Per i cristiani, in quel luogo sono avvenuti molti degli eventi principali della predicazione di Gesù (la cacciata dei mercanti dal Tempio, l’entrata in Gerusalemme…). Inoltre, quando al termine della Prima Crociata Gerusalemme venne assediata e conquistata dai cristiani, i Cavalieri Templari trasformarono alcune delle moschee, che nel frattempo erano sorte sul posto, nella loro sede (da qui il nome dell’ordine), prima che ne venissero scacciati da Saladino nel 1187.
Per i musulmani, infine, si tratta del terzo luogo più santo in assoluto (dopo la Mecca e Medina) poiché è sulla Spianata delle Moschee (in particolare sulla Cupola della Roccia) che il profeta Maometto venne assunto in cielo. Da qui l’interesse per il sito e il proliferare delle moschee che danno il nome al luogo.

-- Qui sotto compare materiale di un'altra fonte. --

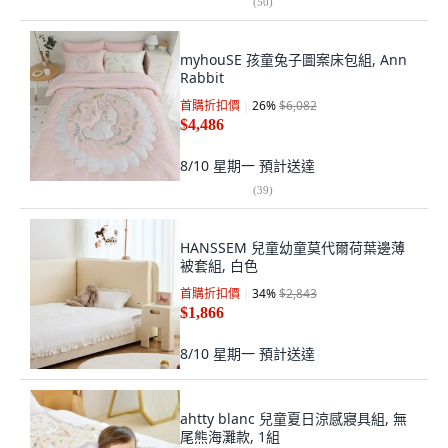
(
50
)
myhouSE 孩童兔子圖案床包組, Ann
Rabbit
首購折扣價
26
%
$6,082
$4,486
8/10 星期一
預計送達
(
39
)
HANSSEM 兒童幼童莫代爾荷葉邊薄
被套組, 白色
首購折扣價
34
%
$2,843
$1,866
8/10 星期一
預計送達
ahtty blanc 兒童夏日涼感寢具組, 無
尾熊海灘款, 1組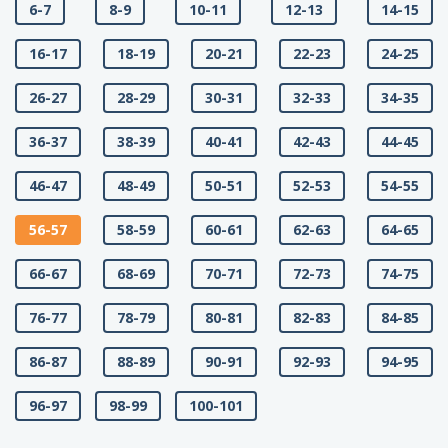
6-7
8-9
10-11
12-13
14-15
16-17
18-19
20-21
22-23
24-25
26-27
28-29
30-31
32-33
34-35
36-37
38-39
40-41
42-43
44-45
46-47
48-49
50-51
52-53
54-55
56-57
58-59
60-61
62-63
64-65
66-67
68-69
70-71
72-73
74-75
76-77
78-79
80-81
82-83
84-85
86-87
88-89
90-91
92-93
94-95
96-97
98-99
100-101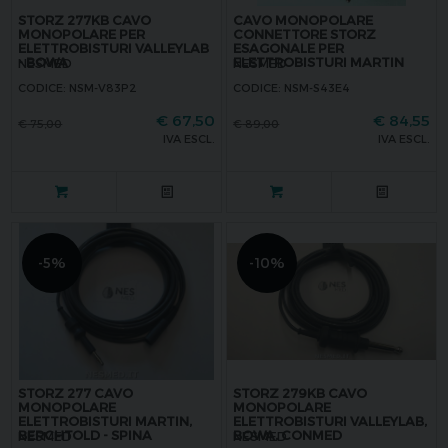
STORZ 277KB CAVO
CAVO MONOPOLARE
MONOPOLARE PER
CONNETTORE STORZ
ELETTROBISTURI VALLEYLAB
ESAGONALE PER
- BOWA
ELETTROBISTURI MARTIN
NESMED
NESMED
CODICE: NSM-V83P2
CODICE: NSM-S43E4
€
67,50
€
84,55
€
75,00
€
89,00
IVA ESCL.
IVA ESCL.
-5%
-10%
STORZ 277 CAVO
STORZ 279KB CAVO
MONOPOLARE
MONOPOLARE
ELETTROBISTURI MARTIN,
ELETTROBISTURI VALLEYLAB,
BERCHTOLD - SPINA
BOWA, CONMED
NESMED
NESMED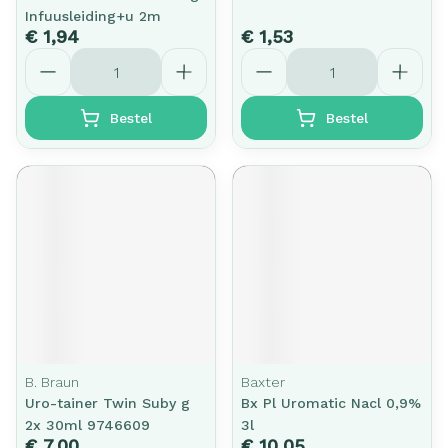
Infuusleiding+u 2m
€ 1,94
€ 1,53
Aantal
Aantal
Bestel
Bestel
B. Braun
Baxter
Uro-tainer Twin Suby g
Bx Pl Uromatic Nacl 0,9%
2x 30ml 9746609
3l
€ 7,00
€ 10,05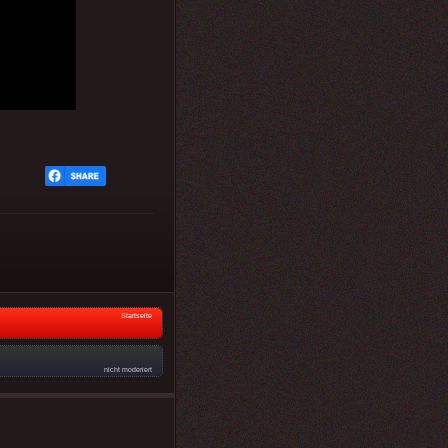
Startseite
nicht moderiert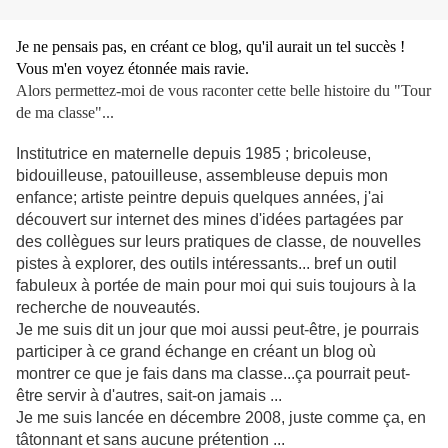
Je ne pensais pas, en créant ce blog, qu'il aurait un tel succès !
Vous m'en voyez étonnée mais ravie.
Alors permettez-moi de vous raconter cette belle histoire du "Tour
de ma classe"...
Institutrice en maternelle depuis 1985 ; bricoleuse,
bidouilleuse, patouilleuse, assembleuse depuis mon
enfance; artiste peintre depuis quelques années, j'ai
découvert sur internet des mines d'idées partagées par
des collègues sur leurs pratiques de classe, de nouvelles
pistes à explorer, des outils intéressants... bref un outil
fabuleux à portée de main pour moi qui suis toujours à la
recherche de nouveautés.
Je me suis dit un jour que moi aussi peut-être, je pourrais
participer à ce grand échange en créant un blog où
montrer ce que je fais dans ma classe...ça pourrait peut-
être servir à d'autres, sait-on jamais ...
Je me suis lancée en décembre 2008, juste comme ça, en
tâtonnant et sans aucune prétention ...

Per tutto il medioevo, Gerusalemme è stata il centro dello scontro tra cristiani e musulmani: per i religiosi più intransigenti dell’epoca, infatti, era impensabile che fedeli di altri credi potessero pregare in un luogo tanto sacro. In epoche successive, lo Stato ottomano, forte della sua caratteristica sovra-nazionale, inter-etnica ed inter-religiosa, garantì una certa tolleranza religiosa.
Con la caduta dell’Impero Ottomano e, in seguito, la fine del protettorato britannico, nacque lo Stato di Israele: era il 1948 e la Spianata delle Moschee, situata nella zona est della città, rimase sotto il controllo degli arabi. Nel 1967, però, con la Guerra dei Sei Giorni, tutta la città venne conquistata dall’Esercito israeliano. Alla fine, si riuscì a raggiungere un accordo tra Israele e la Giordania per cui la Spianata delle Moschee fa parte dello Stato Ebraico ma è gestita da un’associazione islamica giordana.

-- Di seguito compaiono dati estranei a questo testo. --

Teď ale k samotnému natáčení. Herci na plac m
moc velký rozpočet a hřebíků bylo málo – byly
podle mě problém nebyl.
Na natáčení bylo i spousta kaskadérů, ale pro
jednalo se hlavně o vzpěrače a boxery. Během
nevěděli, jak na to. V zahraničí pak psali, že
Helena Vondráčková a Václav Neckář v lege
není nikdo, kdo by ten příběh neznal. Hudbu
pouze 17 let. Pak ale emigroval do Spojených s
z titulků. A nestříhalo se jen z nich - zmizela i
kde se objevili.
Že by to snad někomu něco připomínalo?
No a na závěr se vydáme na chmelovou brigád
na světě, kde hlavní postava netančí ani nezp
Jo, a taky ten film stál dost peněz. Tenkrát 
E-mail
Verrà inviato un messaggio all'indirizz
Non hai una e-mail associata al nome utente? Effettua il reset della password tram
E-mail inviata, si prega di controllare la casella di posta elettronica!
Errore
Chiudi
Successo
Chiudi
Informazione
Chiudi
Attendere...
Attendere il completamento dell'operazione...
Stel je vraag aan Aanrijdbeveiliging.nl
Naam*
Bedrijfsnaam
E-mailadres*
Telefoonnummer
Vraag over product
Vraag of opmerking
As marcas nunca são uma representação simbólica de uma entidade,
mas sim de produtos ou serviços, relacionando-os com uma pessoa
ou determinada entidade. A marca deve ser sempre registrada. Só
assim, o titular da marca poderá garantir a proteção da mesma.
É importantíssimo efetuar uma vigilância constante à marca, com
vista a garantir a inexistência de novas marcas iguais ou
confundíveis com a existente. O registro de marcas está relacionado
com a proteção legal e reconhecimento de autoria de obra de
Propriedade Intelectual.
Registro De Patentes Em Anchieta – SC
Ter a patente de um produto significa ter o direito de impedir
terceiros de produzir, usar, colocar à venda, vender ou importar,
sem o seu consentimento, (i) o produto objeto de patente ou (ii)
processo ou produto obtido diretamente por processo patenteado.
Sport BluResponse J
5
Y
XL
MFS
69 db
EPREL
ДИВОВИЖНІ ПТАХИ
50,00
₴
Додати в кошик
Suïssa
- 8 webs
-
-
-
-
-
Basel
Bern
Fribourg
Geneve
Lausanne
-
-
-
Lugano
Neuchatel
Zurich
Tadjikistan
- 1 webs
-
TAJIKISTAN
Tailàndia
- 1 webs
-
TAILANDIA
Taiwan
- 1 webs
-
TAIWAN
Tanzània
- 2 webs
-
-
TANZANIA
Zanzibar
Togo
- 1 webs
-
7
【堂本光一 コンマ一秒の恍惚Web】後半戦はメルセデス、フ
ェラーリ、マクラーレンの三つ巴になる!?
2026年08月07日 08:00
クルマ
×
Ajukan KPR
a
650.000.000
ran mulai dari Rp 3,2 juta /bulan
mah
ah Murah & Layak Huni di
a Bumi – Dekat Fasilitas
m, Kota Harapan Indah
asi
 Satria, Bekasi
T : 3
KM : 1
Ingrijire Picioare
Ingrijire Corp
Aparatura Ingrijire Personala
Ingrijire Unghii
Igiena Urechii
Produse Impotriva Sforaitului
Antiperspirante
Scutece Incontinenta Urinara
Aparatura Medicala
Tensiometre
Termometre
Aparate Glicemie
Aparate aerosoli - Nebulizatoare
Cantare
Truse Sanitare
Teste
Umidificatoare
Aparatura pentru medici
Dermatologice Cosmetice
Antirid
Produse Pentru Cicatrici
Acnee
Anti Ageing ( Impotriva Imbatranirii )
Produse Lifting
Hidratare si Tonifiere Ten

Nonostante ciò, la zona è stata spesso teatro di tensione. La Seconda Intifada (termine arabo per ‘sollevazione’) del 2000, ad esempio, scoppiò proprio a causa della visita dell’allora Primo Ministro israeliano Ariel Sharon alla Spianata: ovviamente si trattò solo della scintilla che fece esplodere una polveriera già traboccante di tensioni.
Tutt’oggi, la situazione resta estremamente tesa e, in diverse occasioni, si sono avuti scontri tra polizia (o militari) israeliani e popolazione palestinese.
Allo stato attuale, l’accesso alla Spianata delle Moschee è controllato dalle truppe israeliane. Nonostante ciò, lo scorso 14 luglio, tre uomini armati, uscendo dalla Spianata delle Moschee hanno aperto il fuoco contro dei militari israeliani, uccidendone due e ferendone uno, prima di essere a loro volta abbattuti.